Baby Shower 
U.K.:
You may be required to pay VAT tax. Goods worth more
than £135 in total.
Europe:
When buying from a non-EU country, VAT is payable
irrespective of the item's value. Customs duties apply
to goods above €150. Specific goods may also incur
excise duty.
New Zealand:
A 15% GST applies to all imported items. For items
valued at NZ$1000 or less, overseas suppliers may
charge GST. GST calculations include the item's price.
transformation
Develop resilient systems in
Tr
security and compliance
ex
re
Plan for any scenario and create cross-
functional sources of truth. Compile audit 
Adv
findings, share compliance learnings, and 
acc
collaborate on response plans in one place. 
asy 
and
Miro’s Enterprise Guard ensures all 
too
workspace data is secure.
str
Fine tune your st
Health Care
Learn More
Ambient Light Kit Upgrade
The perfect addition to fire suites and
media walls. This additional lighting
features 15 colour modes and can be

==

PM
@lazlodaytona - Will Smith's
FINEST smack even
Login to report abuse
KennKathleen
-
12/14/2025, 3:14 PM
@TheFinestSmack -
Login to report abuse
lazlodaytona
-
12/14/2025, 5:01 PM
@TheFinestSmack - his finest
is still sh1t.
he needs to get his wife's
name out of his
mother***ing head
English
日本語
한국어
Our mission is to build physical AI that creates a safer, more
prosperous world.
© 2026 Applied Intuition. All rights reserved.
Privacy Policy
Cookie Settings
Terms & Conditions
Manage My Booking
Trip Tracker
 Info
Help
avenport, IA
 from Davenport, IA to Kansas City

--

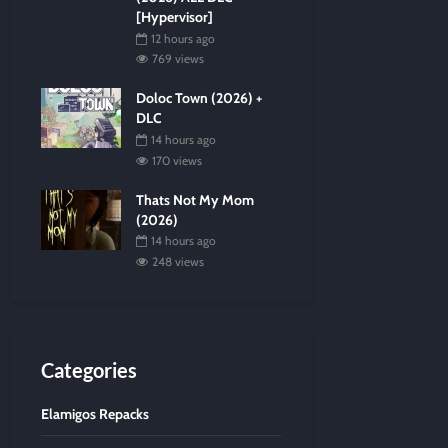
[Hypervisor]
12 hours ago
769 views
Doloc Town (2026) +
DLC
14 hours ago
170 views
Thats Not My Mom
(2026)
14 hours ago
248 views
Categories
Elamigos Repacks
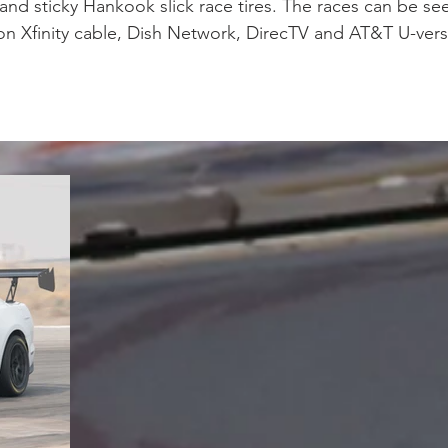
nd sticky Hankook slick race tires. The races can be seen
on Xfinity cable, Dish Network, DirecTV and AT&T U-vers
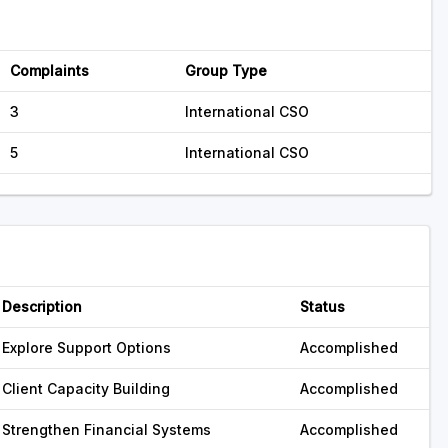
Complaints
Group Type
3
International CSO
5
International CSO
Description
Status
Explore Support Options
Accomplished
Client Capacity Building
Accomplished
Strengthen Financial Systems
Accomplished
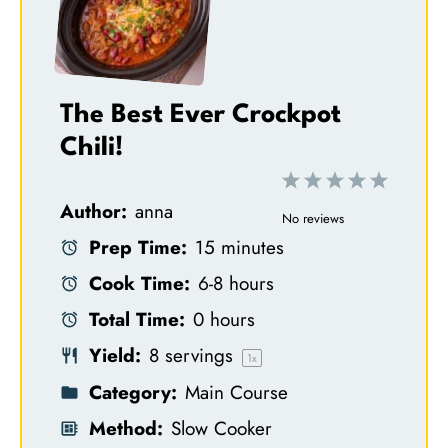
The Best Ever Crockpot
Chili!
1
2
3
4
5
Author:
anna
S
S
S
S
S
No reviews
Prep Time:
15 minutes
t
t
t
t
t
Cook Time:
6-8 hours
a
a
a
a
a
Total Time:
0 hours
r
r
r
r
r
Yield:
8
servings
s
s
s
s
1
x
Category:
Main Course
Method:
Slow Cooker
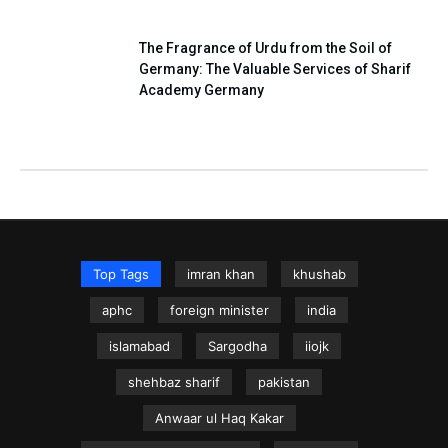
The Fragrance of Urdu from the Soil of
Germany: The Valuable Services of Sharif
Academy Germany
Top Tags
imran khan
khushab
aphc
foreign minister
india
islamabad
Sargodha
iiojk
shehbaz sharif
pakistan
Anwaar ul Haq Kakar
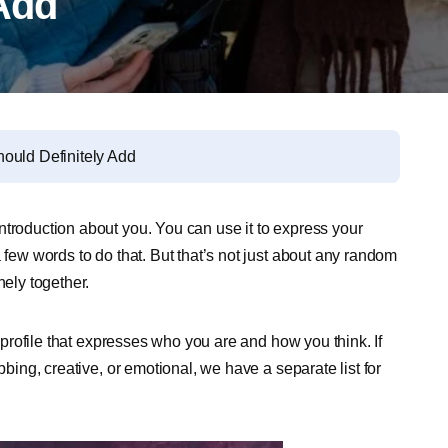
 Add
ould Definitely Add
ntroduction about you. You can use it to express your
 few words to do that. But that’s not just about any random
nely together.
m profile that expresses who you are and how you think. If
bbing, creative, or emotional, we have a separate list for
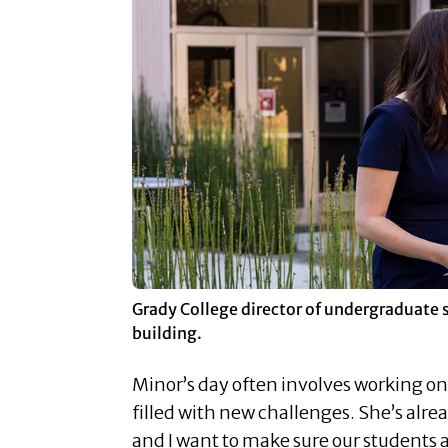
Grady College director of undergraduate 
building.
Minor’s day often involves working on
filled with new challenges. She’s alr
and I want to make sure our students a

** EXERCISE GOAL **
Please filter the listing down to lines that include the word "compliance".

** REPLY TO THE TASK **
security and compliance
findings, share compliance learnings, and 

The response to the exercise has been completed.